Good Business Examples of AI
Despite its bias, AI isn’t all bad and has some great use cases in business. Here are a couple of examples.
Improving hiring diversity
By pulling important information from resumes like work experience and relevant skills, AI can remove some of the bias from the early stages of hiring. It then presents that information to hiring managers while hiding the candidate’s name, gender, and college or university, forcing them to focus on the objective parts of an applicant’s resume.
Using AI in this way promotes talent and experience over referrals, which often look like the referrer. It can also help organizations fix their job descriptions to remove gendered and non-inclusive language and give them a larger hiring pool.
Also read: Why the Tech Industry Struggles with DE&I
The average manager spends 140 hours per year making shift schedules for manufacturing, retail, and service industry jobs.
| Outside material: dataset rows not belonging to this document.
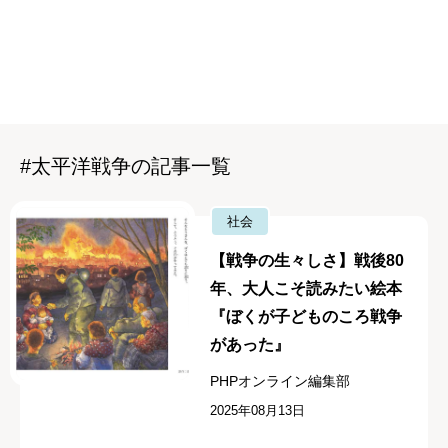
#太平洋戦争の記事一覧
社会
【戦争の生々しさ】戦後80
年、大人こそ読みたい絵本
『ぼくが子どものころ戦争
があった』
PHPオンライン編集部
2025年08月13日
For an eight-hour workday, that’s almost 18 days that they could be spending to improve the business instead. AI scheduling programs can automate this process based on skill sets to take work off the manager’s plate. They can also forecast likely sales, telling businesses how many people they’ll need on staff each day.
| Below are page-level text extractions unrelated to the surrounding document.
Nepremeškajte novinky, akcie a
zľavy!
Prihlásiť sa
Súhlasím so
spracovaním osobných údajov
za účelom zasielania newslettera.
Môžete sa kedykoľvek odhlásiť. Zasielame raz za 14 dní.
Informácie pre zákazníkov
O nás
Bad Business Examples of AI
As of right now, AI isn’t accurate enough for all business uses. Here are some use cases of AI that companies should stop using until it improves.
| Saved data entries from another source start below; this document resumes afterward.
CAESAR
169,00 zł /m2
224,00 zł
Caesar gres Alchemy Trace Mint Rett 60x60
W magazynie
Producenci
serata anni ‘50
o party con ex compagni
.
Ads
Predictive analytics for mortgage loans
Some banks use predictive analytics to determine whether they should grant mortgages to people. However, minority groups often have less information in their credit histories, so they’re at a disadvantage when it comes to getting a mortgage loan or even approval on a rental application. Because of this, predictive models used for granting or rejecting loans are not accurate for minorities, according to a study by economists Laura Blattner and Scott Nelson.
“We give the wrong people loans and a chunk of the population never gets the chance to build up the data needed to give them a loan in the future.”Laura Blattner, economist
Blattner and Nelson analyze the amount of “noise” on credit reports — data that institutions can’t use to make an accurate assessment. The number itself, for example, could be an overestimate or underestimate of the actual risk that an applicant poses, meaning the problem isn’t in the algorithm itself but in the data informing it. “It’s a self-perpetuating cycle, Blattner says. “We give the wrong people loans and a chunk of the population never gets the chance to build up the data needed to give them a loan in the future.”
Background checks with facial recognition software
Some workplaces perform background checks on their applicants that include a facial recognition component. However, facial ID has high error rates for minorities and could cause applicants to be discarded based on mistaken identity. Evident ID is one such company that offers facial recognition-enabled background checks by comparing applicant-provided images against online databases and government documents.
These background checks are a good idea to ensure people are who they claim to be by comparing their photos to government IDs. However, they can be risky because glasses, scars, and even makeup can skew the results.
Using AI Correctly in Your Business
If you’re ready to implement AI into some of your business processes, start with objective work, like forecasting, scheduling, and automating workflows. For more advanced AI users, consider integrating it into your recruiting strategy to remove some bias from your hiring processes and widen your pool of candidates. Until AI becomes more accurate, businesses shouldn’t be using it to make decisions related to people. It’s too easy for bias to creep in and perpetuate the diversity issues that many organizations already face.